■ **TASKS AND EXERCISES**:
[A] Summarize the passage on fire service careers in two sentences.
[B] In the passage on fire service careers, replace "leadership role" with "command role" and write out the section from "Today’s fire services are changing" to "palpable and obvious.".

■ **SOURCE EXTRACT**:
-------------------------
Achieving your career goals in today’s very competitive, very complex fire services requires relentless preparation. Without adequate preparation, exciting opportunities will surely be missed. I believe that your preparation is within your control and that individuals determine whether they see opportunities coming, how to recognize them and where and when to look for them. Many genuine opportunities are not necessarily above you – many will be lateral to and even beneath your current position.
The path to your ultimate career goal may not form a straight line. In fact, your path may well resemble a winding road that covers a lot of different ground. While it is true that most people who enter the fire service tend to finish their fire service careers with the same department or service with which they started, that is certainly not the case for everyone today. Increasingly, we are seeing fire service leaders move from position to position and department to department. Mobility is a reality in today’s career environment and while it still may be somewhat uncommon within the fire service, it is both normal and even expected in other professions. Don’t be afraid to look outside your “home” for opportunities that might present themselves.
Today’s fire services are extremely competitive. The straight truth is that we will not succeed unless we are fully prepared – fully prepared not only to engage and thrive in the recruitment or promotional process that is necessary to put us in the position that we seek, but also fully prepared to actually perform the duties of that position with confidence and competence. Being underprepared will always end in disappointment.
Today’s fire services are changing at a rapid pace; there may be no more exciting time to take on a leadership role than right now. In fact, the demand for transformational change within fire services is both palpable and obvious.
-------------------------
■ **DATA SEGMENT**:
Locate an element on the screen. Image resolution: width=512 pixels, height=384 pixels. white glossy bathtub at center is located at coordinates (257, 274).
-------------------------
■ **SOLUTIONS BY TASK**:
[A] Reaching career goals in today's competitive, complex fire services requires relentless preparation, both for the recruitment or promotional process and for actually performing the duties of the position sought. Career paths may wind rather than run straight, opportunities can be lateral, beneath one's current position, or outside one's home department, and the rapid pace of change makes now an exciting time to take on a leadership role.

[B]
Today’s fire services are changing at a rapid pace; there may be no more exciting time to take on a command role than right now. In fact, the demand for transformational change within fire services is both palpable and obvious.